The Game: The Last Friday
The Publisher: Ares Games
Time: About 2-3 hours, though I'm sure it would go faster now that we know how it works
Players: Me, +Michelle, +John, +Dirty Heart, Al, Kathy
Game Play: The Last Friday is a hidden movement game, much like Fury of Dracula or Letters from Whitechapel. As such, it's already a winner in my book. In it, one player (me, in this case) is the "maniac," unnamed but a pretty obvious Jason Vorhees homage. Everyone else is a camper. Five campers need to be represented, whether or not you have six players, so if you have fewer than that someone's controlling a few extras.
|"I'll be right back."|
In Chapter Two, the campers are trying to find the slasher and kill him, while the slasher is trying to get away. Once the camper kills the maniac, that camper becomes the "Predestined".

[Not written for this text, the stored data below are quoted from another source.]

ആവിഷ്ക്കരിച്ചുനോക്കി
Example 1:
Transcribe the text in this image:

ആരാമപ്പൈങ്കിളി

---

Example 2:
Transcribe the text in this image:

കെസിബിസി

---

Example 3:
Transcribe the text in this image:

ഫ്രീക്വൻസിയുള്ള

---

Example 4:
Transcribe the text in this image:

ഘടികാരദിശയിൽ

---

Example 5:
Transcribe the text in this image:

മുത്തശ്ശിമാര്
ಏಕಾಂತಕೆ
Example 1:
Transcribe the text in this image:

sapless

In Chapter Three, the killer tries to find and kill the Predestined (which, again, wins the game for the maniac).
In Chapter Four, the campers try to surround and block the maniac so the Predestined can kill him. The maniac can win by just staying ahead of the campers and waiting it out.

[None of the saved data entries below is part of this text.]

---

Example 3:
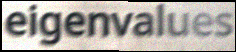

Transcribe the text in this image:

eigenvalues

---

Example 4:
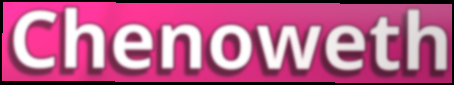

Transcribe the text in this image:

Chenoweth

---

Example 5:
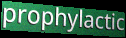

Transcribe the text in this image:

prophylactic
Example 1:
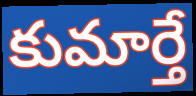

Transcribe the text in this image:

కుమార్తే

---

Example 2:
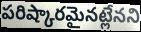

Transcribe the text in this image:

పరిష్కారమైనట్లేనని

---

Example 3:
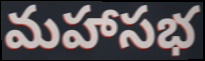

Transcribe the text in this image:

మహాసభ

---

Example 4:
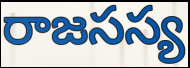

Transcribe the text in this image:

రాజసస్య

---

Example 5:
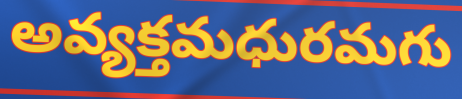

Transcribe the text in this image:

అవ్యక్తమధురమగు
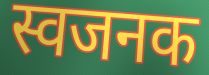
स्वजनक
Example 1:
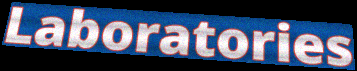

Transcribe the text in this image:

Laboratories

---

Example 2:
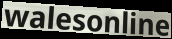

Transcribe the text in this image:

walesonline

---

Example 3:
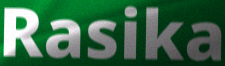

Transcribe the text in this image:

Rasika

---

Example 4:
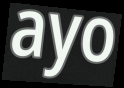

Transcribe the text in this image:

ayo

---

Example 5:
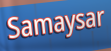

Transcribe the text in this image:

Samaysar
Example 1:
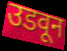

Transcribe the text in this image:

उडवून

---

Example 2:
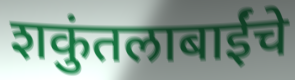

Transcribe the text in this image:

शकुंतलाबाईंचे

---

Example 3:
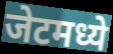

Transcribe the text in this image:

जेटमध्ये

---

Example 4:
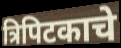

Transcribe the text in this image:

त्रिपिटकाचे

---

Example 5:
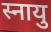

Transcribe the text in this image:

स्नायु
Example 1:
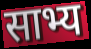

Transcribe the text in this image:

साभ्य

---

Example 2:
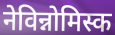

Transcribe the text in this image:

नेविन्नोमिस्क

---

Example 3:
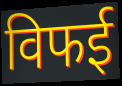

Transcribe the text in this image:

विफई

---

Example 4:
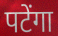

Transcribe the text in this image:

पटेंगा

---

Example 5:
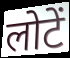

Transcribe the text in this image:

लोटें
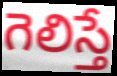
గెలిస్తే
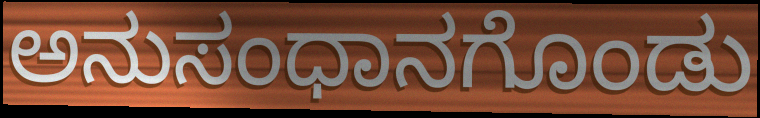
ಅನುಸಂಧಾನಗೊಂಡು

Both sides also have tokens that can be used for various effects. The campers' tokens let them light up an area (forcing the maniac to reveal himself if he comes into that area), run a bit further, listen for the maniac, and so on. The maniac's let him smash into unlocked cabins, trick the campers into thinking he's somewhere else, or extend the chapter a bit longer. During the first chapter, the maniac has almost all of his powers, but during subsequent chapters, it's based on how many people he killed in the previous chapter vs. how many surviving campers there are.
The maniac moves every round, but reveals his previous position (first and third chapters) or current position (second and fourth chapters) every third turn. It's therefore hard for the maniac to get truly lost.
I generally like the game. I love this genre of movie, and there are a bunch of things that work to evoke the feel of a slasher movie. Unfortunately, one is that the campers are not the most diverse group of people. There is exactly one POC in 15 camper cards, and one of the others is wearing a faux Native American thing (headdress, paint, etc. I killed her first, with her player's help). With that said, it's not like the campers' names or personalities impact the game much.
The tokens were kind of a sticking point. Players get clue tokens (which then get revealed to be one of the several types of useful thing) by following the trail that the maniac leaves, which is fine, but there aren't many of them and when you die, you lose any you've accumulated. Likewise, the slasher begins with four of his powers, but then getting more is difficult. The game is weighted to favor the slasher having powers in chapters 2 and 4, when he really needs them because he can't kill, and so I suppose that's good.
All in all, I like it. I enjoy this style of game anyway, but this is nicely uncomplicated in comparison to, say, Fury of Dracula.